## Work order
Reproduce every line of text in the data below verbatim, leaving out the pictures.

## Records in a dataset

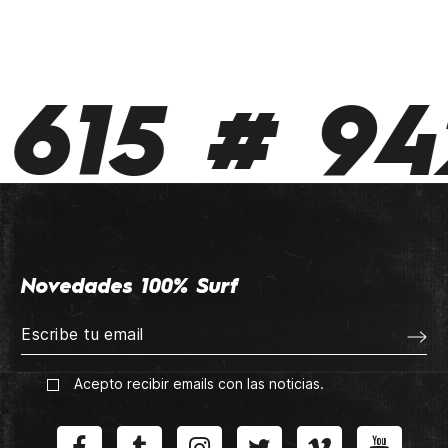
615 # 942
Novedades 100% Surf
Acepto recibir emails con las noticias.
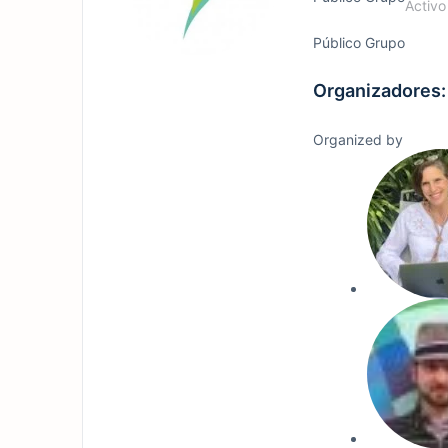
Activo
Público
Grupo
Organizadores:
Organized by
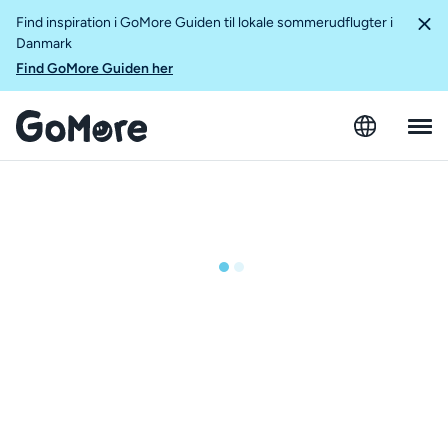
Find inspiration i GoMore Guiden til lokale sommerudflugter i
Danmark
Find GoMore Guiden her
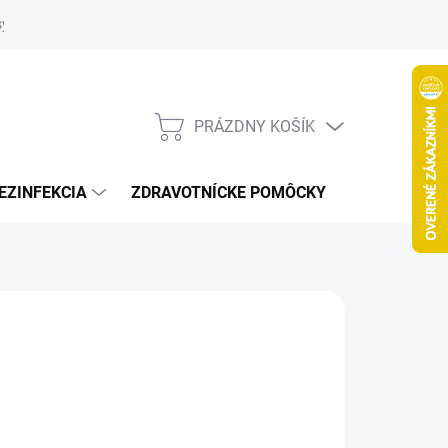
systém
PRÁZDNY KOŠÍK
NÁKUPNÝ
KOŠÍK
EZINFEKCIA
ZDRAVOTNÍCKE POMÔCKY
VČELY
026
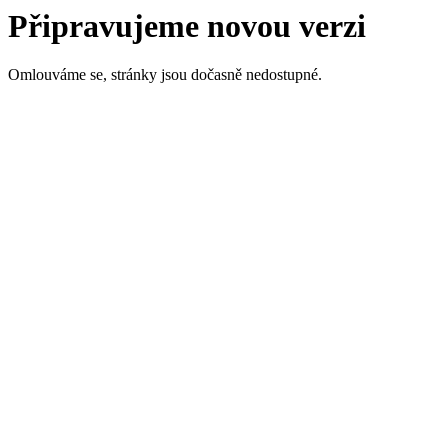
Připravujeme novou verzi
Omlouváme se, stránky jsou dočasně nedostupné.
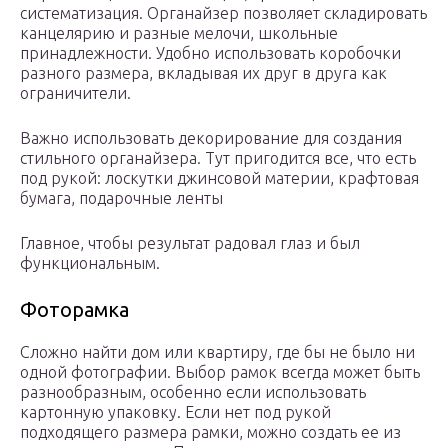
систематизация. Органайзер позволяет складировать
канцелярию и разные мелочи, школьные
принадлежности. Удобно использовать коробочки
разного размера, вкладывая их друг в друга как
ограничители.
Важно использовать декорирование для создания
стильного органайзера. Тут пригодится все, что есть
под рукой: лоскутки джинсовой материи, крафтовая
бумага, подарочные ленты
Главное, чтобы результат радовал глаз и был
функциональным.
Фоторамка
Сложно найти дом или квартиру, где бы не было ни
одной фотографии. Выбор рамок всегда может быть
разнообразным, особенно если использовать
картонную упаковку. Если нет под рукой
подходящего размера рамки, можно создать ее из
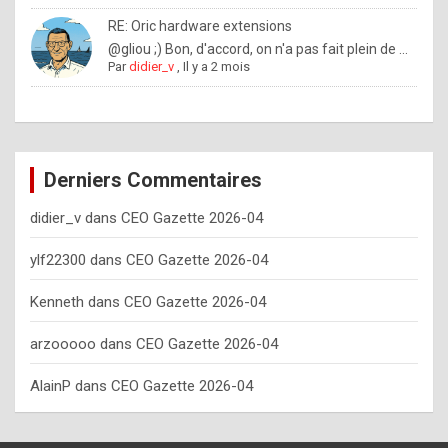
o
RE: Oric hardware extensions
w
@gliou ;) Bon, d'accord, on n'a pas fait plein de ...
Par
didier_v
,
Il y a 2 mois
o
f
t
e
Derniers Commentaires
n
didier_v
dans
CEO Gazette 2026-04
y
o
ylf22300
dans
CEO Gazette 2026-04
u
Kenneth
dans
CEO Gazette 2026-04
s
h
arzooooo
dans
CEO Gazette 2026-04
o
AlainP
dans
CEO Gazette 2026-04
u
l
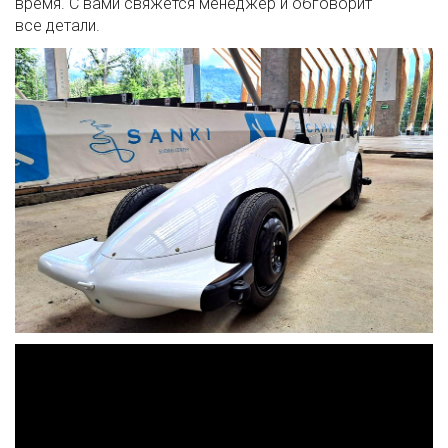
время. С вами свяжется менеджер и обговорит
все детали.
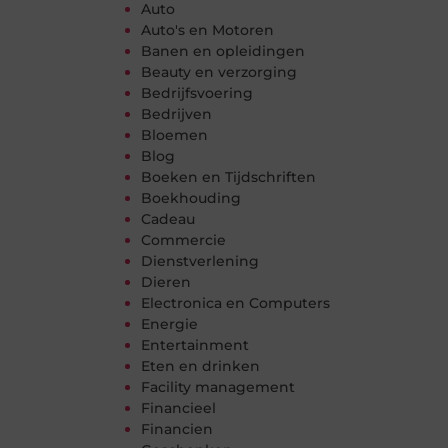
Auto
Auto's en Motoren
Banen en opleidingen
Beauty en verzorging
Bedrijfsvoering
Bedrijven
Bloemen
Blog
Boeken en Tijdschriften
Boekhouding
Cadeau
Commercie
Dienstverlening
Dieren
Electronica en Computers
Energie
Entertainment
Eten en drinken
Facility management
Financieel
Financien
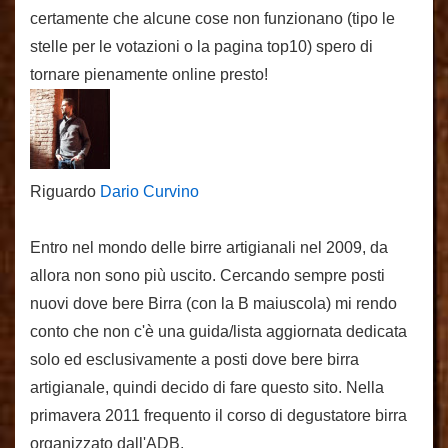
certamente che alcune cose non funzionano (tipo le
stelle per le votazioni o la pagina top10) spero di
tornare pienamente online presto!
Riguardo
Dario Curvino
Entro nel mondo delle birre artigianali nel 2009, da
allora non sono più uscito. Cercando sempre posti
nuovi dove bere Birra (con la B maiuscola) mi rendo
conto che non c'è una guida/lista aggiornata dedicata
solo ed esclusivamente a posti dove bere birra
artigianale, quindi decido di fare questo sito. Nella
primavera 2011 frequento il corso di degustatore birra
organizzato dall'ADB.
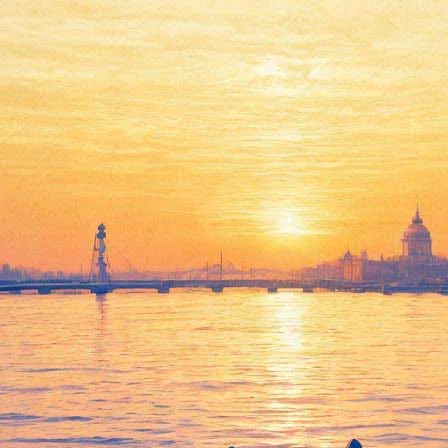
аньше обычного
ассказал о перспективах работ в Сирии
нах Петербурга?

## Expected answer
615 # 942
Novedades 100% Surf
Acepto recibir emails con las noticias.
Activo
Público
Grupo
Organizadores:
Organized by
Find inspiration i GoMore Guiden til lokale sommerudflugter i
Danmark
Find GoMore Guiden her
systém
PRÁZDNY KOŠÍK
NÁKUPNÝ
KOŠÍK
EZINFEKCIA
ZDRAVOTNÍCKE POMÔCKY
VČELY
026
Připravujeme novou verzi
Omlouváme se, stránky jsou dočasně nedostupné.
систематизация. Органайзер позволяет складировать
канцелярию и разные мелочи, школьные
принадлежности. Удобно использовать коробочки
разного размера, вкладывая их друг в друга как
ограничители.
Важно использовать декорирование для создания
стильного органайзера. Тут пригодится все, что есть
под рукой: лоскутки джинсовой материи, крафтовая
бумага, подарочные ленты
Главное, чтобы результат радовал глаз и был
функциональным.
Фоторамка
Сложно найти дом или квартиру, где бы не было ни
одной фотографии. Выбор рамок всегда может быть
разнообразным, особенно если использовать
картонную упаковку. Если нет под рукой
подходящего размера рамки, можно создать ее из
o
RE: Oric hardware extensions
w
@gliou ;) Bon, d'accord, on n'a pas fait plein de ...
Par
didier_v
,
Il y a 2 mois
o
f
t
e
Derniers Commentaires
n
didier_v
dans
CEO Gazette 2026-04
y
o
ylf22300
dans
CEO Gazette 2026-04
u
Kenneth
dans
CEO Gazette 2026-04
s
h
arzooooo
dans
CEO Gazette 2026-04
o
AlainP
dans
CEO Gazette 2026-04
u
l
время. С вами свяжется менеджер и обговорит
все детали.
Auto
Auto's en Motoren
Banen en opleidingen
Beauty en verzorging
Bedrijfsvoering
Bedrijven
Bloemen
Blog
Boeken en Tijdschriften
Boekhouding
Cadeau
Commercie
Dienstverlening
Dieren
Electronica en Computers
Energie
Entertainment
Eten en drinken
Facility management
Financieel
Financien
certamente che alcune cose non funzionano (tipo le
stelle per le votazioni o la pagina top10) spero di
tornare pienamente online presto!
Riguardo
Dario Curvino
Entro nel mondo delle birre artigianali nel 2009, da
allora non sono più uscito. Cercando sempre posti
nuovi dove bere Birra (con la B maiuscola) mi rendo
conto che non c'è una guida/lista aggiornata dedicata
solo ed esclusivamente a posti dove bere birra
artigianale, quindi decido di fare questo sito. Nella
primavera 2011 frequento il corso di degustatore birra
organizzato dall'ADB.
аньше обычного
ассказал о перспективах работ в Сирии
нах Петербурга?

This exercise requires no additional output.